5: PCR and antibody tests should not be used as inclusion criteria for trial participants
Only an estimated 1%-3% of cases in the first wave of COVID were documented, and the CDC estimates that only 25% of cases through September 2021 were documented. Similarly, antibody tests are unreliable to determine past infection, as roughly a third of patients don’t seroconvert, and a similar proportion serorevert within a few months. Using polymerase chain reaction (PCR) and antibody testing to determine who should be included in clinical trials limits who is eligible to participate in research, particularly those who have been ill for longer. Additionally, the majority of those who serorevert are women, so using antibody tests for inclusion introduces a selection bias and may miss mechanisms of immune system functioning that are part of long COVID.
PCR tests also have high false-negative rates and requiring them in research excludes people with lower viral loads with long COVID, which would confound findings.
These issues with testing also lead to COVID-infected people accidentally being included in control groups, which ruins the credibility of the research findings completely.
6: Include comparator groups
There are several common diagnoses that occur in people with long COVID, including ME/CFS, postural orthostatic tachycardia syndrome, small-fiber neuropathy, mast cell activation syndrome, and Ehlers-Danlos syndrome.
Identifying people with these conditions within the trial cohort improves research across all fields, benefiting all groups, and helps clarify what types of patients benefit most from certain medications.
7: Identify the right endpoints; avoid the wrong ones
Even though our understanding of the pathophysiology of long COVID is still evolving, it’s still possible to do clinical trials by identifying strong endpoints and outcome measures.
Several tools have been designed for viral-onset conditions and should be used alongside other endpoints. Postexertional malaise and autonomic symptoms, which are some of the most common symptoms of long COVID, can be measured with the validated DSQ-PEM and COMPASS-31, respectively. Tools for cognitive dysfunction trials should capture specific and common types of impairment, like processing speed.
Endpoints should be high-impact and aim for large improvements that have clinical significance over small improvements that do not have clinical significance.
Objective tests should be incorporated where possible; some to consider include natural killer cell functioning, cerebral blood flow, T-cell functioning, levels of reactivated herpesviruses, blood lactate levels, and microclots, as testing becomes available.
Mental health outcomes shouldn’t be primary endpoints, except where a trial is targeting a specific mental health condition because of COVID (for example, premenstrual dysphoric disorder).

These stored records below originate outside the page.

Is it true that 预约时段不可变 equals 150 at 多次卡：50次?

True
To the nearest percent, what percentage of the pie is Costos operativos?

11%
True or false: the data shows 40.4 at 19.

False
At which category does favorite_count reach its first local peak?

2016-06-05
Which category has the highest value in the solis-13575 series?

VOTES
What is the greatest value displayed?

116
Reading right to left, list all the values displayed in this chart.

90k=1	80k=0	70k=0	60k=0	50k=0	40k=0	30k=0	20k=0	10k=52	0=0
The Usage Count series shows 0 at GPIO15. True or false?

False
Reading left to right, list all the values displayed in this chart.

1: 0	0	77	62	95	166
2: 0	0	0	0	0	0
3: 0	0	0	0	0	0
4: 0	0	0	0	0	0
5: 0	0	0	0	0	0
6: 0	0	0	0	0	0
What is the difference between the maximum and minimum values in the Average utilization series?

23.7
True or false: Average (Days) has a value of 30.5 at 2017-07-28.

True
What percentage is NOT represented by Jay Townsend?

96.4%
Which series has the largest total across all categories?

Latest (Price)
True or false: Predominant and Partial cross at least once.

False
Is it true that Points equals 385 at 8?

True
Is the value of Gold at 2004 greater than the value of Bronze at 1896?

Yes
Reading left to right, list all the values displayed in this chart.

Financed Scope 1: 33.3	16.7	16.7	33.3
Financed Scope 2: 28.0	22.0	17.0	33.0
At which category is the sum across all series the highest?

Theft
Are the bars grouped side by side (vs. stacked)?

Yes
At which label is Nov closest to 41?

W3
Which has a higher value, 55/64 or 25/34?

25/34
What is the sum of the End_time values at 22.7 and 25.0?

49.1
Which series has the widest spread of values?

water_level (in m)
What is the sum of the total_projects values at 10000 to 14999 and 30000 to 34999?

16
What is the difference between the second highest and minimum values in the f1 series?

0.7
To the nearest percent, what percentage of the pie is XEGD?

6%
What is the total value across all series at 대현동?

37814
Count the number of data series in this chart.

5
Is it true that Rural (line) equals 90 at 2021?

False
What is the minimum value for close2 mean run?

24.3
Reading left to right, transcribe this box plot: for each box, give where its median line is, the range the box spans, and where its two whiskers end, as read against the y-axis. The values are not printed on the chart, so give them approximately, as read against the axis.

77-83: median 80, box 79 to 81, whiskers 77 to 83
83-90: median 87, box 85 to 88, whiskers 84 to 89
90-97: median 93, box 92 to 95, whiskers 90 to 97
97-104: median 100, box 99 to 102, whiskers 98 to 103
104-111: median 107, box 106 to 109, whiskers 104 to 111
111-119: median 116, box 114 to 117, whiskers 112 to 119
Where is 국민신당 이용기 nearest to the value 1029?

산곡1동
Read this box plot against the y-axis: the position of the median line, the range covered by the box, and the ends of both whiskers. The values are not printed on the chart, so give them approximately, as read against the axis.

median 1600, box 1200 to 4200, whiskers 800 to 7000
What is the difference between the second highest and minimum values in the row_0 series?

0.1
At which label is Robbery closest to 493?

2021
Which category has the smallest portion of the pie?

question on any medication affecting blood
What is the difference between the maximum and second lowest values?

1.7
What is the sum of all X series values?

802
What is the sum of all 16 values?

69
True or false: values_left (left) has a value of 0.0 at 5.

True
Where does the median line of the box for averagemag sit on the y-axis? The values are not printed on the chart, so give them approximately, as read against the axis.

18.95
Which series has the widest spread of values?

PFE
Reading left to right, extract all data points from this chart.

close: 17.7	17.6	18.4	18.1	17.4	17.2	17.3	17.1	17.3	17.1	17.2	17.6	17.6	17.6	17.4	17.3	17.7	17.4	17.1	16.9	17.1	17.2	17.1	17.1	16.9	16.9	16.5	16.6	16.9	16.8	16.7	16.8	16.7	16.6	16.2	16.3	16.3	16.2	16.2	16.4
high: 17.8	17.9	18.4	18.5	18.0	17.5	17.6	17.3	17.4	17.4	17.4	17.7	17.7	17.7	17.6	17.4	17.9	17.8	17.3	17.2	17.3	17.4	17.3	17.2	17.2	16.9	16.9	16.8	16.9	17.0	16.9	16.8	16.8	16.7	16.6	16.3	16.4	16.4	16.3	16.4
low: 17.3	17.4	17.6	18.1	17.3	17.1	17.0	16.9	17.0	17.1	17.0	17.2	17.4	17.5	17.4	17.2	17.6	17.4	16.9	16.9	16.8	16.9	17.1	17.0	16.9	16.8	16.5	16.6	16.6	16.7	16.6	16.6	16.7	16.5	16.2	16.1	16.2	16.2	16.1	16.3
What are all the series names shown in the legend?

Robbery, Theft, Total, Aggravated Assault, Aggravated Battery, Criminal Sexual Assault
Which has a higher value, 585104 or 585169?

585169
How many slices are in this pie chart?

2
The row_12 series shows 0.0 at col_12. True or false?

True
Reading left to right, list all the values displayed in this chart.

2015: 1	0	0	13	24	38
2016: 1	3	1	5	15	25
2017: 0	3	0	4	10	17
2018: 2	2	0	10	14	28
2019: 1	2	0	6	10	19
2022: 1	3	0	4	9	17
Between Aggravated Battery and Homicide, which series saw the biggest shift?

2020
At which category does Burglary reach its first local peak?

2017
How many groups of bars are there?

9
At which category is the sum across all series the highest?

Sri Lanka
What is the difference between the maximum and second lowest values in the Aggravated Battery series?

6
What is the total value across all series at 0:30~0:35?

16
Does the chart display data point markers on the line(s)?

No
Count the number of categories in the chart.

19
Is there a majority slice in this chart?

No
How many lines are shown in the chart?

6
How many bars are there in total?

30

If mental health conditions are tracked secondarily, it’s vital not to use questionnaires that include physical symptoms like fatigue, difficulty concentrating, difficulty sleeping, or palpitations, as these artificially increase depression and anxiety scores in chronically ill respondents. Tools that include physical symptoms (Patient Health Questionnaire–9, Beck Anxiety Inventory, Beck Depression Inventory) can be replaced with scales like the PHQ-2, General Anxiety Disorder–7, Hospital Anxiety and Depression Scale, or PROMIS-29 subscales.
Because certain cytokines and other inflammatory markers may naturally decrease over time without corresponding improvement in the ME/CFS subtype, caution should be taken when using cytokines as endpoints.